Defining the complete repertoire of mutations driving cancer development and progression
Next generation sequencing technology has heralded new opportunities for cancer genomic research. It is now feasible to survey the entire sequence content of an individual tumour and define the accumulation of somatic mutations and structural variations. We are undertaking the systematically surveying of complete transcriptome complexity, genome sequence content / genome structure and epigenomic signatures in a large cohort of individual Pancreatic Cancers (in collab with A. Biankin, Gavan Institute) and Ovarian Cancers (in collab with D. Bowtell, PeterMac Cancer Institute) as part of the International Cancer Genome Consortium.
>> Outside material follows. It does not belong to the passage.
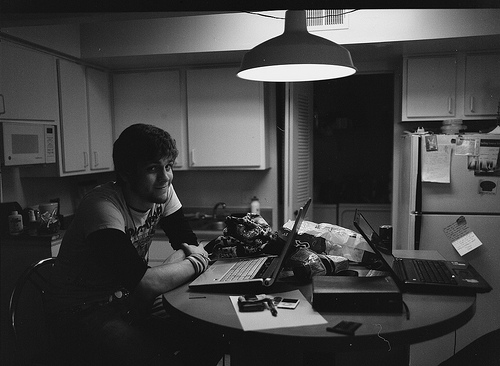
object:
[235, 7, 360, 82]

Over the last 18 months we have established multi-gigabase scale next-generation sequencing technology and demonstrated its utility for studying gene activity, identifying which transcripts are made from each locus and surveying sequence content of ES cell and HeLa transcriptomes. We are completely surveying the RNA abundance and sequence content (both mRNA and miRNA) and complexity in tumour. We have also developed the computational pipelines and experimental methods to create mate pair libraries for high resolution genome scanning for structural variations (SVs) (insertions, homozygous and heterozygous deletions, translocations, inversions). The central concept for these studies relies on the creation of genomic libraries from the terminal sequences of genomic fragments that are of a uniform length (ie make clones of 25-50bp terminal sequences of 3kb genomic fragments). When both tags of the "mate-pair" are independently mapped, they should be end up being the expected uniform distance apart (ie 3kb). Structural variations to the genome perturb the observed distance between mate-pairs that span an altered region:
Large Insertions: can be identified by mate-pairs mapping closer together than expected.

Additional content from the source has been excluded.